任务说明
将下面这篇写母亲离世的正文中以“我冰冷的手握着她留有余温的手”开头、以“她全身复苏,回到我们的身边。”结尾的部分一字不差地抄写出来。

正文
▬▬▬▬▬▬

我突然大声哭了起来,将自行车丢弃在街道上,疯狂似地向家跑去。
(三)
母亲躺在客厅的床上,安静而端庄,双手轻轻放在身体的两侧。她的额头依旧发亮,美丽而有气质。双目闭上了一半,我能看到母亲的瞳孔里有我的影子,她的面容宁静而散发着悲哀。母亲躺着,远离了恶性的魔鬼,得到了解脱。她这一年遭受地折磨,癌性地疼痛、烫伤后的肌肤之痛,全部化为了历史中的一笔,拓印在她舒展的皱纹里,拓印在我的心里。啊,娘呀,我的母亲!
我冰冷的手握着她留有余温的手,在她的身旁大声哭喊,我的手温慢慢上升,汲取着她的温度,就如儿时,就如不久前,她握着我的手的温度。母亲的优秀品质,此时依旧在我的手心里释放。我呼唤着母亲,看着她依旧安静的身体,我的世界里开始越来越灰暗,我知道,不久,我的手温将逐渐下降,而后,永远不会温暖。我的母亲在用最后的爱向我告别,走到远方去。啊,我的娘,我的母亲呀!我呼唤着,祈求她一定等着我,我一定去温暖她冰冷的手,而后,让她全身复苏,回到我们的身边。
姐姐、妹妹、弟弟站在我的身边,和我一起呼唤母亲的灵魂。而后,我们拥抱在一起哭,我们内心的灯盏全部熄灭。我们重新在一起了,我们的血又流到一起了。我们所有的儿时与故乡,天真无邪的共同回忆,我们共同的`母亲,都将要远离我们而去。我为八岁的妹妹抹去眼泪,我为十三岁的弟弟抹去泪水,我抚摸十五岁的妹妹哭得紊乱的头发,我无助地拉着二十岁的姐姐的手,突然幻想着,母亲明天就会从床上坐起来,而后站起来,而后点亮我们内心的灯盏。

▬▬▬▬▬▬

提取的数据条目
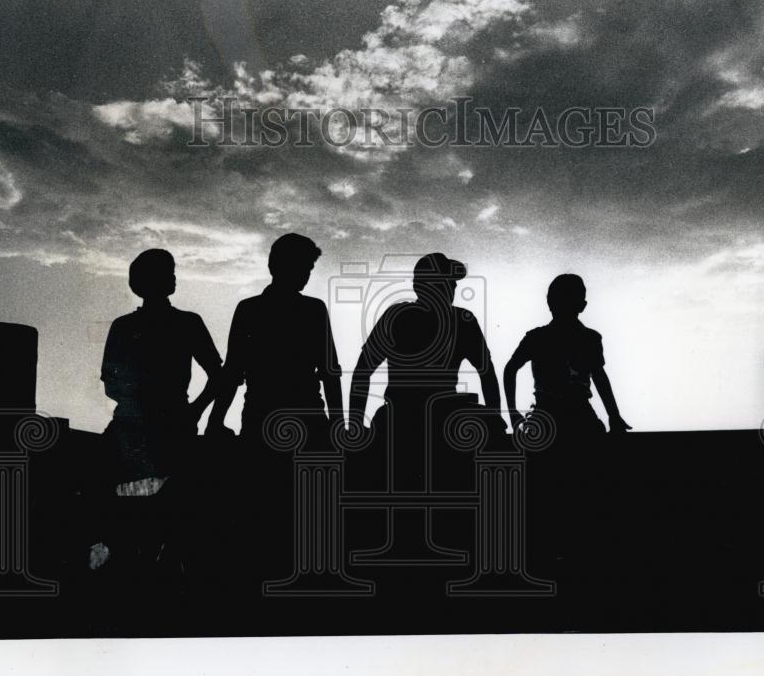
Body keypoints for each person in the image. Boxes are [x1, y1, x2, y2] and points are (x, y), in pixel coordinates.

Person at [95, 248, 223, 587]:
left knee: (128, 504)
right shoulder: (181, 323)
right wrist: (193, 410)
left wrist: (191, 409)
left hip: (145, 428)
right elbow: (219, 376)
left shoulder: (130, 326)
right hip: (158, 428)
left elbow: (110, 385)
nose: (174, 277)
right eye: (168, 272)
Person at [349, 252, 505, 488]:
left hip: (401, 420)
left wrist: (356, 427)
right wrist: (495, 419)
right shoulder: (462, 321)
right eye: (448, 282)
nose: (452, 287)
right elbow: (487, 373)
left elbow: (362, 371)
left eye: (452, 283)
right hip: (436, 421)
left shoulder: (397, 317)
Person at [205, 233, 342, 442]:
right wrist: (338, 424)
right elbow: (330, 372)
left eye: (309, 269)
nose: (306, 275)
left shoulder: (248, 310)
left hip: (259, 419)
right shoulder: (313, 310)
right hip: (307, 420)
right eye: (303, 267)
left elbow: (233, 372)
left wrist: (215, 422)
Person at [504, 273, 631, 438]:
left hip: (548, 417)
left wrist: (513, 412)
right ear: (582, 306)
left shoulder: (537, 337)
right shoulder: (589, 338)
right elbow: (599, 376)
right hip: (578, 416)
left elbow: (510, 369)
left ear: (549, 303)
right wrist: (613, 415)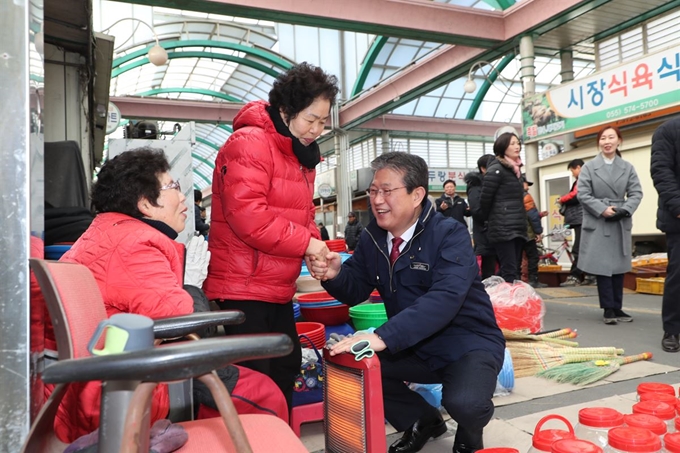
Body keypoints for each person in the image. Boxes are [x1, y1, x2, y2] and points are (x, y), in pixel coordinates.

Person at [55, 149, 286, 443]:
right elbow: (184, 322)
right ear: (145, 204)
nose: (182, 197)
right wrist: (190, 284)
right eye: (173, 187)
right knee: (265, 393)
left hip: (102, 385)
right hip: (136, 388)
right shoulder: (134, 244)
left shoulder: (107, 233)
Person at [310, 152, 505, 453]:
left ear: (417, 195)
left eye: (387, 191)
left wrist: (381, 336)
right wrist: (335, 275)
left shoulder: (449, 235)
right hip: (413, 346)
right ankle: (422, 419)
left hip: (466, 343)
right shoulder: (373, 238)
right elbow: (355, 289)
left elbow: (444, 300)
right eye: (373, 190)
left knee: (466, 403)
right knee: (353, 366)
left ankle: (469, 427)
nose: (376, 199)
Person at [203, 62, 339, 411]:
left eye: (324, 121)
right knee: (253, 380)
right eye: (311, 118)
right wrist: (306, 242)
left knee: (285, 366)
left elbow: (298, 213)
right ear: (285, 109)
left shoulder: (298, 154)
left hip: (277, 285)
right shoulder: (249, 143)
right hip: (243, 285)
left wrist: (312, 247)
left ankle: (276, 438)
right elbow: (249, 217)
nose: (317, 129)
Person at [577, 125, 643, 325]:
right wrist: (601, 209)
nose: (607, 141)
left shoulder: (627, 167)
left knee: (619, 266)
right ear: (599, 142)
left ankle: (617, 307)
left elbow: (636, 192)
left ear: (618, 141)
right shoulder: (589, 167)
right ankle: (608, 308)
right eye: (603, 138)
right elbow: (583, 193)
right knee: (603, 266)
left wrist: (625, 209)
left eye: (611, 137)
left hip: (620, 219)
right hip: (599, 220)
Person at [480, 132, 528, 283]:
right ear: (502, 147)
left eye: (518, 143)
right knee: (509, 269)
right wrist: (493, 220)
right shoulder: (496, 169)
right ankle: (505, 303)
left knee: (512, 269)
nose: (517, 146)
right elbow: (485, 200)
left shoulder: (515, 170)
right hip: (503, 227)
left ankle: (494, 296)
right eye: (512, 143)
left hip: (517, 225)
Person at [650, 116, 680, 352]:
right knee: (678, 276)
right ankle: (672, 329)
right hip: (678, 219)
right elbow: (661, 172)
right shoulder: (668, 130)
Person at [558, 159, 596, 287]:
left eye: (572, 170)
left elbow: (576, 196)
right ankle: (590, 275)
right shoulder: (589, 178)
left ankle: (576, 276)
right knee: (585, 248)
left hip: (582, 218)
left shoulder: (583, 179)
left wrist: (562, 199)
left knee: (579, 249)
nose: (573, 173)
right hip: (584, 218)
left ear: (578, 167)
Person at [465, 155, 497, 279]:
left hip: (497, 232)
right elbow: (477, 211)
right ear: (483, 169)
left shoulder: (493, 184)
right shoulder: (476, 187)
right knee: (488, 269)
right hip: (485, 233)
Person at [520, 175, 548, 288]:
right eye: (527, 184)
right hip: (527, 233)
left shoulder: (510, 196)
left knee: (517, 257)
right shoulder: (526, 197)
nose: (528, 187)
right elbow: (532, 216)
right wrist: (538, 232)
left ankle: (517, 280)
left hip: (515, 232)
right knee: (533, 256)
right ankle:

▬▬▬▬▬▬

任务答复
我冰冷的手握着她留有余温的手,在她的身旁大声哭喊,我的手温慢慢上升,汲取着她的温度,就如儿时,就如不久前,她握着我的手的温度。母亲的优秀品质,此时依旧在我的手心里释放。我呼唤着母亲,看着她依旧安静的身体,我的世界里开始越来越灰暗,我知道,不久,我的手温将逐渐下降,而后,永远不会温暖。我的母亲在用最后的爱向我告别,走到远方去。啊,我的娘,我的母亲呀!我呼唤着,祈求她一定等着我,我一定去温暖她冰冷的手,而后,让她全身复苏,回到我们的身边。